Возле померкшего задника, ближе к светлому проему, что открывал ход в подсобку, среди маячивших там теней слышался голос Куцеря. Вдруг с невнятным ревом, сильно и размашисто он пошел большим полукругом по сцене и закончил среди раздавшихся в стороны товарищей действительно сложным, хотя и нечисто выполненным прыжком.

Грубая показуха не вызвала одобрения, но и возражать… никто не обязывал никого к сдержанности. А Виктор, выламываясь, сделал несколько вычурных шагов и потянулся. Лицо его исказилось рыдающей мукой, словно свело челюсти.

Свет погас. Сцена и окрестные закоулки погрузились в полнейшую темноту — все разом затаили дыхание и каждый — оставшись наедине с собой — замер. Не уверенный ни в себе, ни в других.

— Это еще что? — раздался слабый голос во мраке.

Никто не ответил — свет вспыхнул. Весь сразу — всплеском тысячи прожекторов и ламп.

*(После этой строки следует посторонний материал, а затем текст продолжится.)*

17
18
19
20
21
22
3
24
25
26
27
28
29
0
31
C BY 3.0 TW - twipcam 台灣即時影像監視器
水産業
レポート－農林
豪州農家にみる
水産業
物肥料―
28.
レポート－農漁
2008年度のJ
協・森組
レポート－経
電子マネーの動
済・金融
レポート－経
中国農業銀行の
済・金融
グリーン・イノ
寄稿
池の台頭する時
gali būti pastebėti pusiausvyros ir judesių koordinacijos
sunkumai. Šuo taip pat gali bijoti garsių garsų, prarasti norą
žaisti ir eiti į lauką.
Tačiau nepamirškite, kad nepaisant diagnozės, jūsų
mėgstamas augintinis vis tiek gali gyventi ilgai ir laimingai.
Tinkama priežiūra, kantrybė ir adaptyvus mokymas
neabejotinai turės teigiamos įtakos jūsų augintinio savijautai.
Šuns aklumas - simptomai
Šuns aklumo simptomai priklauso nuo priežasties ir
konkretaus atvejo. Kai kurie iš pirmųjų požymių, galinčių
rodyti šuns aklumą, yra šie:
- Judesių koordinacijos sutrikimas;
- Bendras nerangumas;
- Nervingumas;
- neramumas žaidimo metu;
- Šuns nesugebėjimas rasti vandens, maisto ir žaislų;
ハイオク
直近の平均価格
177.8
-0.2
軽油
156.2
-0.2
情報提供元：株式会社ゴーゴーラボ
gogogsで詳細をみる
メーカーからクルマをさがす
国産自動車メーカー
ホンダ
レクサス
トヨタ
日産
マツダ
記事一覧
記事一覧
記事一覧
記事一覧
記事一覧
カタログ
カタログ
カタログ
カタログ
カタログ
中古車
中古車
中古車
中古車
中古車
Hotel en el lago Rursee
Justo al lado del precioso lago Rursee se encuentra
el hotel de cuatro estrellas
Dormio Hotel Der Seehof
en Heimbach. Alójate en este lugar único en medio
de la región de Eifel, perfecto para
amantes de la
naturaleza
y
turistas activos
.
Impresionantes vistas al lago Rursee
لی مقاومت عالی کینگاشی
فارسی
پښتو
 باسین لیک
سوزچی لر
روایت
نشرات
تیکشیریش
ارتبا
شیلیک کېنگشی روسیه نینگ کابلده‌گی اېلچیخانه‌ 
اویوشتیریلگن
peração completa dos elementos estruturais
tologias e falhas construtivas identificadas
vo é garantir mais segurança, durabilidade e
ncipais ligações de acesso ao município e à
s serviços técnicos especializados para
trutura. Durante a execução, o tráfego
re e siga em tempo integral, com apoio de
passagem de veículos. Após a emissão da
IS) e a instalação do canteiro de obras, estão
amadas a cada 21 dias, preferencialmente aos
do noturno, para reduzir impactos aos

Ослепленные, люди озирались с невнятными восклицаниями. Огни замигали, побежали меняющимися всполохами и цветами, стало быстро темнеть, как под затмившей солнце грозовой тучей. И опять все погасло, сжав пространство в ничто — во мрак.

— Скажите ей… пусть прекратит! — раздался истерический вскрик.

— Да что это?! Хватит! — задергались голоса.

Когда прожектора вспыхнули вновь, Ира Астапчик бросилась к авансцене.

— Нина! Нина! — закричала она, обращаясь к слепому окну регулятора в дальнем конце зала.

С болезненной гримасой Генрих сморщился.

— Безвкусица! Наляпать. Лишь бы наляпать! — страдальчески просипел он, жмурясь.

— Прекрати! — взывала Ира. — Нервы! У всех нервы!

— Перестань громыхать! — Генрих стиснул виски.

Но свет погас и вспыхнул, следуя своему надрывному ритму.

— Нинка, блин! — взрычал Куцерь.

Как-то внезапно выскочив — словно из ниоткуда, он ринулся кругом оркестровой ямы. В зале вспрыгнул на кресло и помчался наискось по верхушкам рядов. Кресла затрещали, мгновение-другое казалось, что акробатический бег кончится катастрофой: человек беспомощно мотнется, пытаясь сохранить равновесие, и грохнет на ребра спинок. Но Куцерь, взмахнув раз и другой руками, стал осторожнее, без особого уже молодечества соскочил в проход и, тогда лишь вернув себе живость, в несколько секунд оказался у регулятора.